Parvenets (Първенец /bg/) is a village in the Plovdiv Province, southern Bulgaria. As 2024, the village has 3,635 inhabitants.

== Geography ==
Parvenets has a strategic situation in the Upper Thracian Plain, where it meets the northern foothills of the Chernatitsa Ridge of the Rhodope Mountains at an altitude of about 420 m. It lies on the river Parvenetska reka, a right tributary of the Maritsa. The village falls within the transitional continental climatic zone. The soils are mainly alluvial and cinnamon forest.

Administratively, Parvenets is situated in Rodopi Municipality in the southern part of Plovdiv Province. The village has a territory of 16.491 km^{2}, bordering the villages of Markovo to the east, Hrabrino to the south, Brestovitsa to the west, as well as the Komatevo neighbourhood of Plovdiv some 3 km to the northeast. It lies on the third class III-862 road that links the provincial center of Plovdiv with the spa village of Mihalkovo in the Rhodope Mountains.
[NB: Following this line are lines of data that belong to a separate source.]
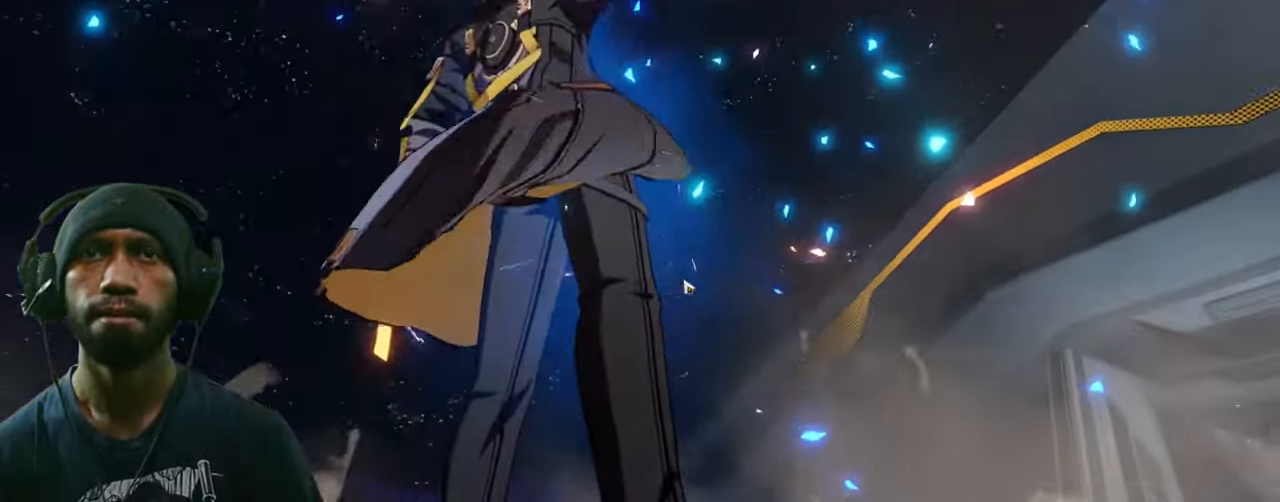
{"keys": ["2"], "mouse": [], "events": []}
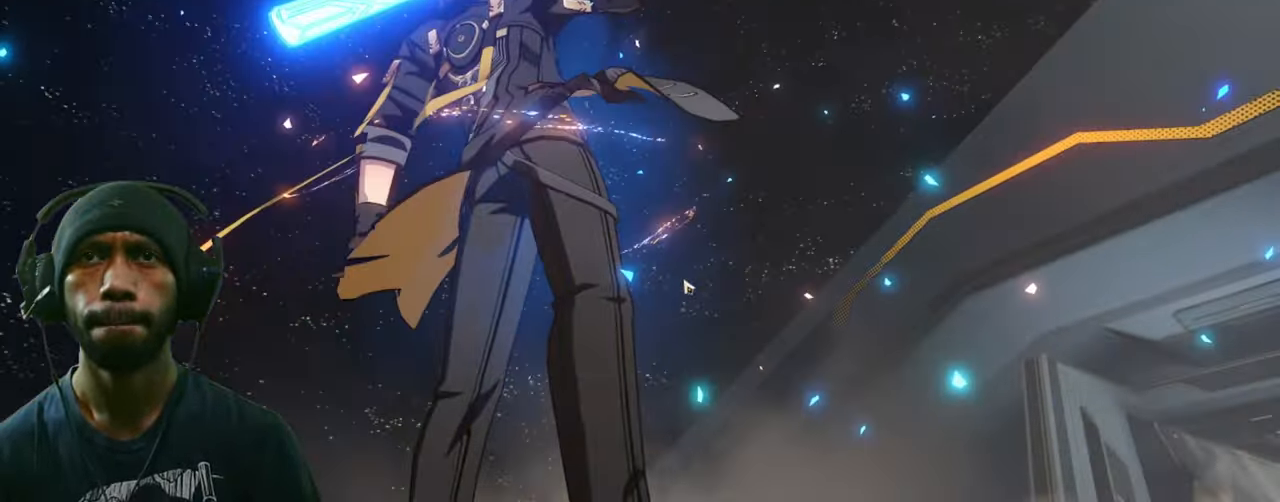
{"keys": ["2"], "mouse": [], "events": []}
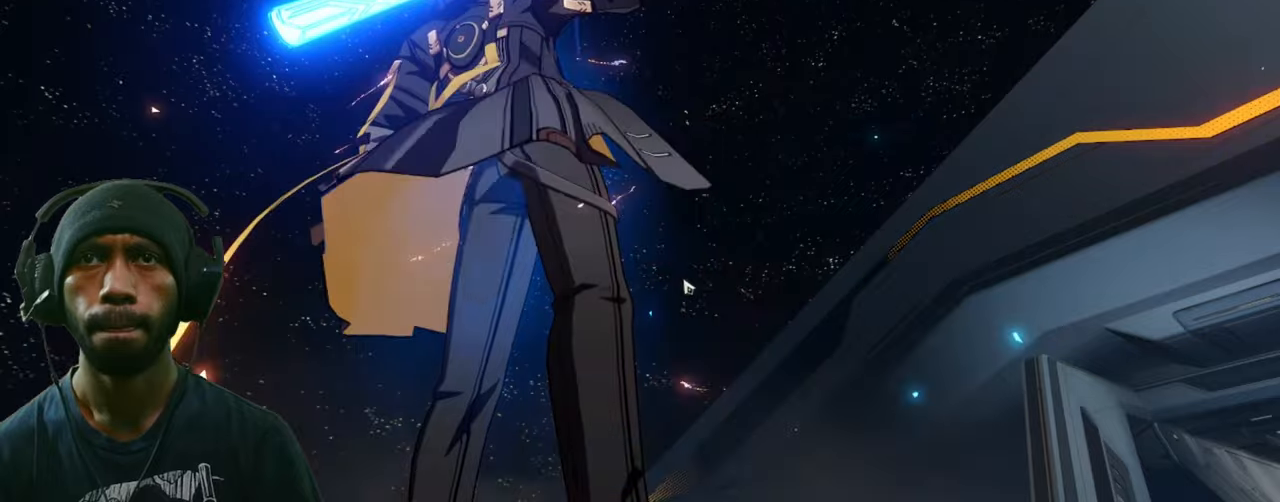
{"keys": ["2"], "mouse": [], "events": []}
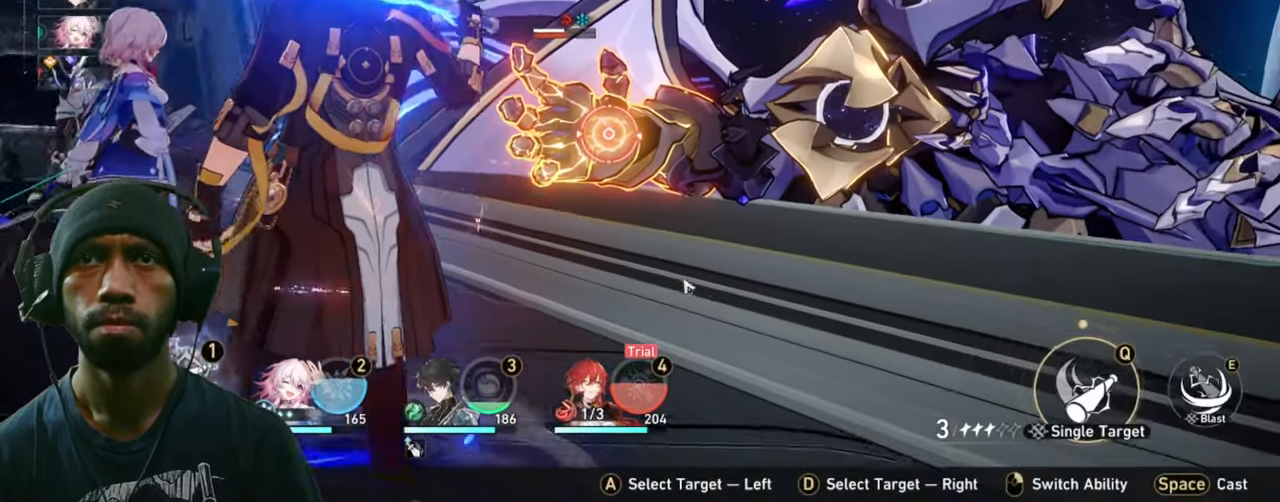
{"keys": ["2"], "mouse": [], "events": []}
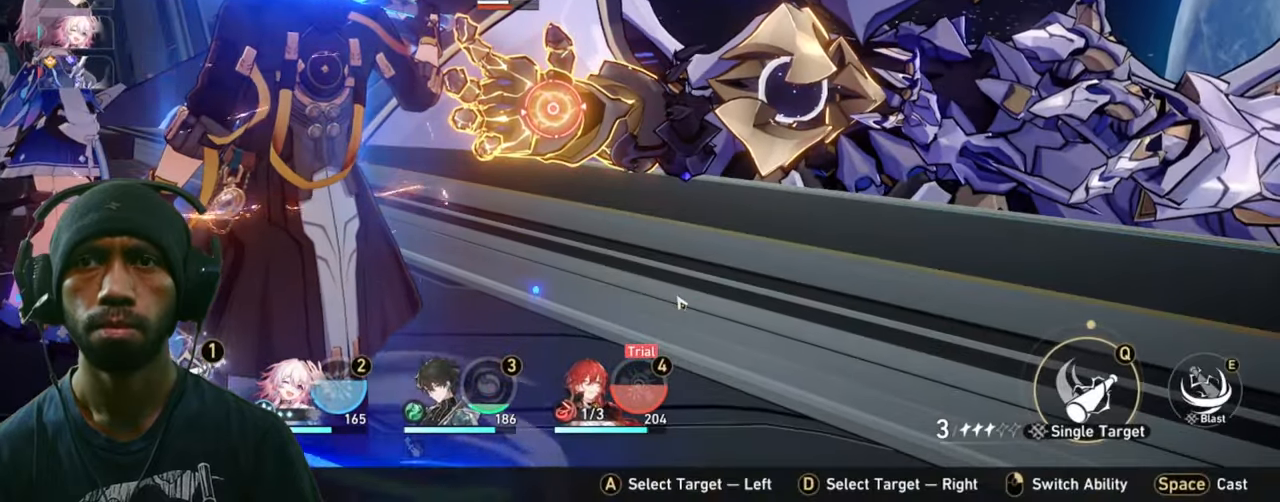
{"keys": ["2"], "mouse": [], "events": []}
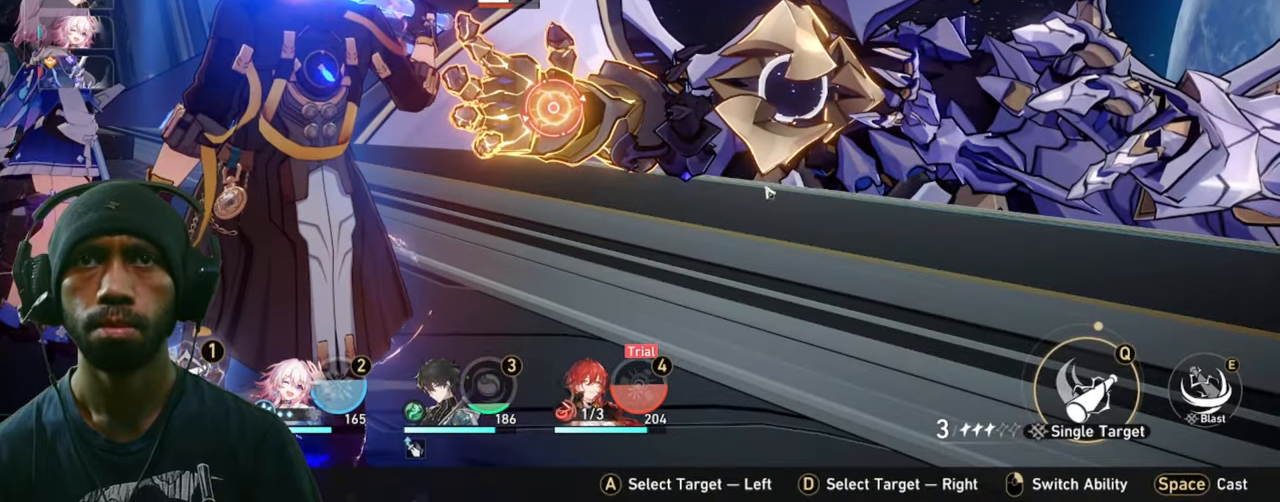
{"keys": ["2"], "mouse": [], "events": []}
== History and landmarks ==
Parvenets has a rich history. During the different periods it was called Varlovo, Dermendere, Ferdinandovo. From the Antiquity and the Middle Ages and especially during the Bulgarian National Revival of the 19th century the village was a center of dynamic economic and cultural life. In 1846 the Gyumyushgerdan brothers inaugurated the second factory in Bulgaria after the textile enterprise of Dobri Zhelyazkov in Sliven. After the Liberation of Bulgaria in 1878 the village was part of the autonomous province of Eastern Rumelia. On 25 and 26 July 1885 during the meeting of the Bulgarian Secret Central Revolutionary Committee in the village Zahari Stoyanov was chosen a new chairman and the decision for the Unification of Bulgaria was taken, which successfully took place several weeks later.
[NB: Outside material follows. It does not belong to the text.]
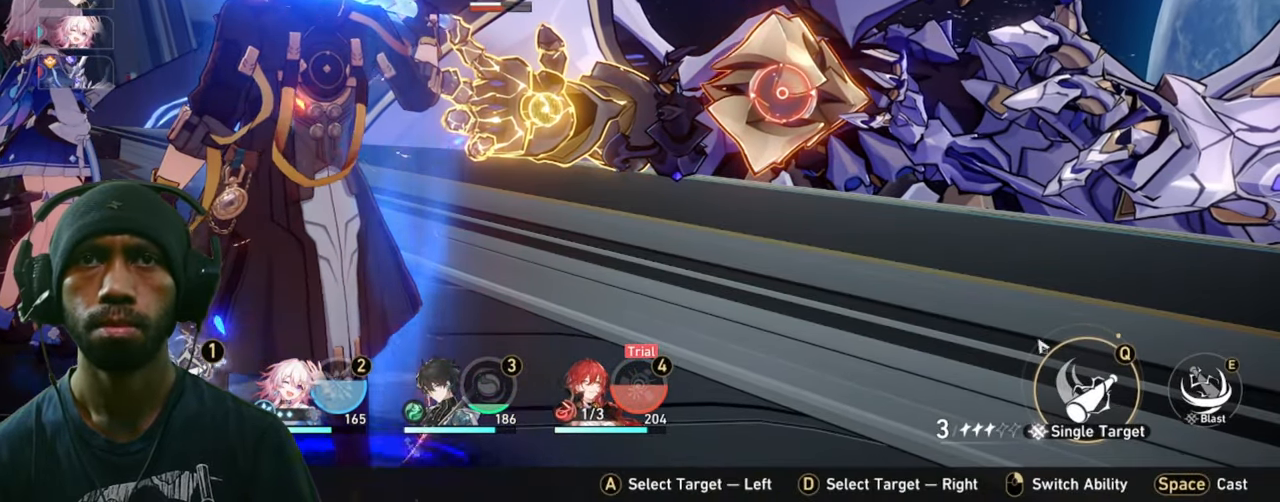
{"keys": ["2", "d"], "mouse": [], "events": []}
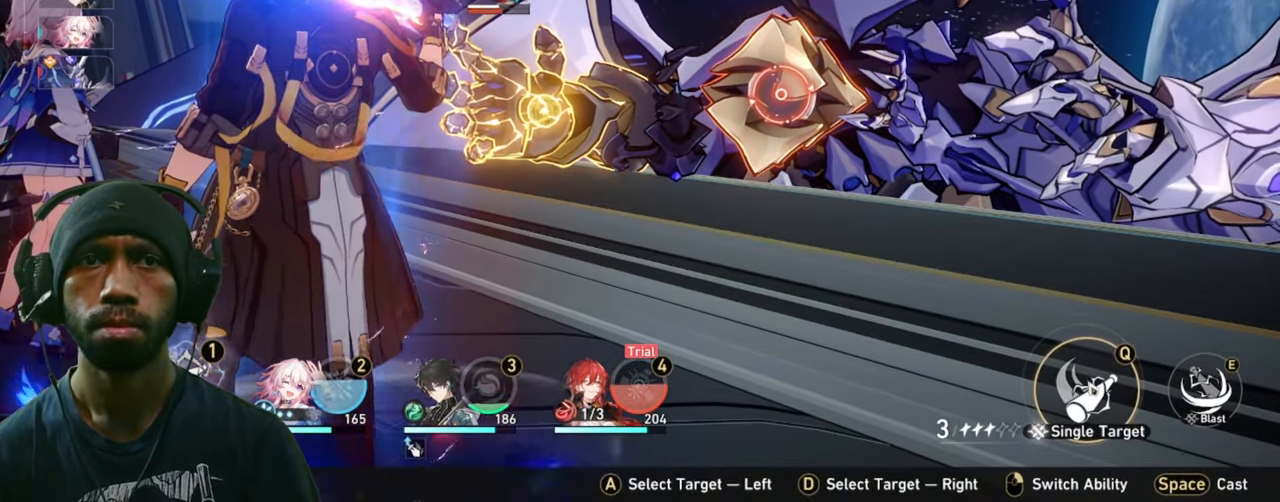
{"keys": ["2", "d"], "mouse": [], "events": []}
There are two churches, the Church of St Fotinia built between 1700 and 1830, and the Church of St Constantine and Helen constructed in 1879. The local cultural center, known in Bulgarian as a chitalishte, was established after the 1878 and its current building was constructed in 1961. The local school was established in 1856–1857. The main village fair takes place on 21 May.

== Economy ==
The village lies in a fertile agricultural region and has one of the largest vegetable markets in Bulgaria. The main crops include vegetables, grapes and orchards. There are several small industrial workshops. There is a hail suppression center in Parvenets.